Top of Provided information

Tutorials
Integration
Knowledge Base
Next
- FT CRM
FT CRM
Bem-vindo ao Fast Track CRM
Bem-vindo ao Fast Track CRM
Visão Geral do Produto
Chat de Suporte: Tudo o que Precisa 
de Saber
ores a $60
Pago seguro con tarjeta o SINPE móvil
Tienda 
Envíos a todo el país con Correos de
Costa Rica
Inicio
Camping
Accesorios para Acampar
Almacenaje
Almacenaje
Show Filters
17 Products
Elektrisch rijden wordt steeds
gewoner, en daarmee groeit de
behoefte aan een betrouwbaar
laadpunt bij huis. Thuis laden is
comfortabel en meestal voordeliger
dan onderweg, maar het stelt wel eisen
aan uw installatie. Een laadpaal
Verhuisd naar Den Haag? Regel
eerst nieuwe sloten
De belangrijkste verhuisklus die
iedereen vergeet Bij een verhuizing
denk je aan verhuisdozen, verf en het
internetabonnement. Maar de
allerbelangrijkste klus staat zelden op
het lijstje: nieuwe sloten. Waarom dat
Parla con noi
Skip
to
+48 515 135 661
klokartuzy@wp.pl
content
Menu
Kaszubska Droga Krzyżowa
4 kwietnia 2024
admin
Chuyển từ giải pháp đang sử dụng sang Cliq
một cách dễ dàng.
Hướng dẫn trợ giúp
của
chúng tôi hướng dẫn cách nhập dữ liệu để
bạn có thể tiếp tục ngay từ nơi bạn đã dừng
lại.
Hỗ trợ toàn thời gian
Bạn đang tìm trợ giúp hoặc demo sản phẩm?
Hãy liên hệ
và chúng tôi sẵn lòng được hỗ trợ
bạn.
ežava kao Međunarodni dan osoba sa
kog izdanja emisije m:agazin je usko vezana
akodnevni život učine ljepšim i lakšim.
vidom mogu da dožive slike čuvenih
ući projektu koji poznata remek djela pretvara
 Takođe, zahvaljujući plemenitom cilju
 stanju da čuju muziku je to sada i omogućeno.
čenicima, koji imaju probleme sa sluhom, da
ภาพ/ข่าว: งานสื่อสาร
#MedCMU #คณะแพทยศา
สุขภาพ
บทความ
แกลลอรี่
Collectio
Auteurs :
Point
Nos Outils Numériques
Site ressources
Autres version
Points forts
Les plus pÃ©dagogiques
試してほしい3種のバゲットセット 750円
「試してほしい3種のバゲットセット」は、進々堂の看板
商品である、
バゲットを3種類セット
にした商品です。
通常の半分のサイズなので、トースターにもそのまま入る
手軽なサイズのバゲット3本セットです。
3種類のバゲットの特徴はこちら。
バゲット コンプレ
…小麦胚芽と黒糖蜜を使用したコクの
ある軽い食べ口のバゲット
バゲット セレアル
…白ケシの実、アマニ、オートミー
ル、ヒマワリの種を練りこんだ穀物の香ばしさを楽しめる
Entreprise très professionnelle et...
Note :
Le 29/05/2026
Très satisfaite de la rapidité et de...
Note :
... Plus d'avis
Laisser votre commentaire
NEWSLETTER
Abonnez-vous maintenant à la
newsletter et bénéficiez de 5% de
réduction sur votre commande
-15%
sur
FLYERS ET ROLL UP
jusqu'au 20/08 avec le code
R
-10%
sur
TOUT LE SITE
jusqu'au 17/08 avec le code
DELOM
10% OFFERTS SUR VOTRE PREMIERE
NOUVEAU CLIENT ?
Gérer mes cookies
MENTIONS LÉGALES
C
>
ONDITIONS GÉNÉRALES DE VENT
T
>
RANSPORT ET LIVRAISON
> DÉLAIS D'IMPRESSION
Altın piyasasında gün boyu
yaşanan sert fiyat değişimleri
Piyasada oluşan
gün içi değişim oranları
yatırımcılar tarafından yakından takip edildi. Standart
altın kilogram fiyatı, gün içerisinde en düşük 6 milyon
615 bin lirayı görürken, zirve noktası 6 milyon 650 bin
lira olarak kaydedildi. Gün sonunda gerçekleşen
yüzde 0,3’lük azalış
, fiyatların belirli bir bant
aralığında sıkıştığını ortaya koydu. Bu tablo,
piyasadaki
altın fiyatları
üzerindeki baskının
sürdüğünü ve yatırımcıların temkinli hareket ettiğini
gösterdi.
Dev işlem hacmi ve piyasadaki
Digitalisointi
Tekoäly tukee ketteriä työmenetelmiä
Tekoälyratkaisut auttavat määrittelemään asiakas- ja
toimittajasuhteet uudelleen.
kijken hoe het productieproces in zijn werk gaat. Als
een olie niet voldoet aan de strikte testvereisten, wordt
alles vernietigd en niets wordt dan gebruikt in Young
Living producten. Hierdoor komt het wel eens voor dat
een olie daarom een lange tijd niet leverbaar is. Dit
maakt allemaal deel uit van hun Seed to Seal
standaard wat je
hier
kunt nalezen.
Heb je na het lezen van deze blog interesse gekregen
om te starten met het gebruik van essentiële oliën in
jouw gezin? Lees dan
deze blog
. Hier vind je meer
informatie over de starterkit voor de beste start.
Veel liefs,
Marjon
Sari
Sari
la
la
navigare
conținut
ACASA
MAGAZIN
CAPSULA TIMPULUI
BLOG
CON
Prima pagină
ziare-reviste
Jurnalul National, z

Bottom of Provided information

Output every line of text in the material above as a JSON list of strings, one string per line, leaving out blank lines.

[
  "Tutorials",
  "Integration",
  "Knowledge Base",
  "Next",
  "- FT CRM",
  "FT CRM",
  "Bem-vindo ao Fast Track CRM",
  "Bem-vindo ao Fast Track CRM",
  "Visão Geral do Produto",
  "Chat de Suporte: Tudo o que Precisa ",
  "de Saber",
  "ores a $60",
  "Pago seguro con tarjeta o SINPE móvil",
  "Tienda ",
  "Envíos a todo el país con Correos de",
  "Costa Rica",
  "Inicio",
  "Camping",
  "Accesorios para Acampar",
  "Almacenaje",
  "Almacenaje",
  "Show Filters",
  "17 Products",
  "Elektrisch rijden wordt steeds",
  "gewoner, en daarmee groeit de",
  "behoefte aan een betrouwbaar",
  "laadpunt bij huis. Thuis laden is",
  "comfortabel en meestal voordeliger",
  "dan onderweg, maar het stelt wel eisen",
  "aan uw installatie. Een laadpaal",
  "Verhuisd naar Den Haag? Regel",
  "eerst nieuwe sloten",
  "De belangrijkste verhuisklus die",
  "iedereen vergeet Bij een verhuizing",
  "denk je aan verhuisdozen, verf en het",
  "internetabonnement. Maar de",
  "allerbelangrijkste klus staat zelden op",
  "het lijstje: nieuwe sloten. Waarom dat",
  "Parla con noi",
  "Skip",
  "to",
  "+48 515 135 661",
  "klokartuzy@wp.pl",
  "content",
  "Menu",
  "Kaszubska Droga Krzyżowa",
  "4 kwietnia 2024",
  "admin",
  "Chuyển từ giải pháp đang sử dụng sang Cliq",
  "một cách dễ dàng.",
  "Hướng dẫn trợ giúp",
  "của",
  "chúng tôi hướng dẫn cách nhập dữ liệu để",
  "bạn có thể tiếp tục ngay từ nơi bạn đã dừng",
  "lại.",
  "Hỗ trợ toàn thời gian",
  "Bạn đang tìm trợ giúp hoặc demo sản phẩm?",
  "Hãy liên hệ",
  "và chúng tôi sẵn lòng được hỗ trợ",
  "bạn.",
  "ežava kao Međunarodni dan osoba sa",
  "kog izdanja emisije m:agazin je usko vezana",
  "akodnevni život učine ljepšim i lakšim.",
  "vidom mogu da dožive slike čuvenih",
  "ući projektu koji poznata remek djela pretvara",
  " Takođe, zahvaljujući plemenitom cilju",
  " stanju da čuju muziku je to sada i omogućeno.",
  "čenicima, koji imaju probleme sa sluhom, da",
  "ภาพ/ข่าว: งานสื่อสาร",
  "#MedCMU #คณะแพทยศา",
  "สุขภาพ",
  "บทความ",
  "แกลลอรี่",
  "Collectio",
  "Auteurs :",
  "Point",
  "Nos Outils Numériques",
  "Site ressources",
  "Autres version",
  "Points forts",
  "Les plus pÃ©dagogiques",
  "試してほしい3種のバゲットセット 750円",
  "「試してほしい3種のバゲットセット」は、進々堂の看板",
  "商品である、",
  "バゲットを3種類セット",
  "にした商品です。",
  "通常の半分のサイズなので、トースターにもそのまま入る",
  "手軽なサイズのバゲット3本セットです。",
  "3種類のバゲットの特徴はこちら。",
  "バゲット コンプレ",
  "…小麦胚芽と黒糖蜜を使用したコクの",
  "ある軽い食べ口のバゲット",
  "バゲット セレアル",
  "…白ケシの実、アマニ、オートミー",
  "ル、ヒマワリの種を練りこんだ穀物の香ばしさを楽しめる",
  "Entreprise très professionnelle et...",
  "Note :",
  "Le 29/05/2026",
  "Très satisfaite de la rapidité et de...",
  "Note :",
  "... Plus d'avis",
  "Laisser votre commentaire",
  "NEWSLETTER",
  "Abonnez-vous maintenant à la",
  "newsletter et bénéficiez de 5% de",
  "réduction sur votre commande",
  "-15%",
  "sur",
  "FLYERS ET ROLL UP",
  "jusqu'au 20/08 avec le code",
  "R",
  "-10%",
  "sur",
  "TOUT LE SITE",
  "jusqu'au 17/08 avec le code",
  "DELOM",
  "10% OFFERTS SUR VOTRE PREMIERE",
  "NOUVEAU CLIENT ?",
  "Gérer mes cookies",
  "MENTIONS LÉGALES",
  "C",
  ">",
  "ONDITIONS GÉNÉRALES DE VENT",
  "T",
  ">",
  "RANSPORT ET LIVRAISON",
  "> DÉLAIS D'IMPRESSION",
  "Altın piyasasında gün boyu",
  "yaşanan sert fiyat değişimleri",
  "Piyasada oluşan",
  "gün içi değişim oranları",
  "yatırımcılar tarafından yakından takip edildi. Standart",
  "altın kilogram fiyatı, gün içerisinde en düşük 6 milyon",
  "615 bin lirayı görürken, zirve noktası 6 milyon 650 bin",
  "lira olarak kaydedildi. Gün sonunda gerçekleşen",
  "yüzde 0,3’lük azalış",
  ", fiyatların belirli bir bant",
  "aralığında sıkıştığını ortaya koydu. Bu tablo,",
  "piyasadaki",
  "altın fiyatları",
  "üzerindeki baskının",
  "sürdüğünü ve yatırımcıların temkinli hareket ettiğini",
  "gösterdi.",
  "Dev işlem hacmi ve piyasadaki",
  "Digitalisointi",
  "Tekoäly tukee ketteriä työmenetelmiä",
  "Tekoälyratkaisut auttavat määrittelemään asiakas- ja",
  "toimittajasuhteet uudelleen.",
  "kijken hoe het productieproces in zijn werk gaat. Als",
  "een olie niet voldoet aan de strikte testvereisten, wordt",
  "alles vernietigd en niets wordt dan gebruikt in Young",
  "Living producten. Hierdoor komt het wel eens voor dat",
  "een olie daarom een lange tijd niet leverbaar is. Dit",
  "maakt allemaal deel uit van hun Seed to Seal",
  "standaard wat je",
  "hier",
  "kunt nalezen.",
  "Heb je na het lezen van deze blog interesse gekregen",
  "om te starten met het gebruik van essentiële oliën in",
  "jouw gezin? Lees dan",
  "deze blog",
  ". Hier vind je meer",
  "informatie over de starterkit voor de beste start.",
  "Veel liefs,",
  "Marjon",
  "Sari",
  "Sari",
  "la",
  "la",
  "navigare",
  "conținut",
  "ACASA",
  "MAGAZIN",
  "CAPSULA TIMPULUI",
  "BLOG",
  "CON",
  "Prima pagină",
  "ziare-reviste",
  "Jurnalul National, z"
]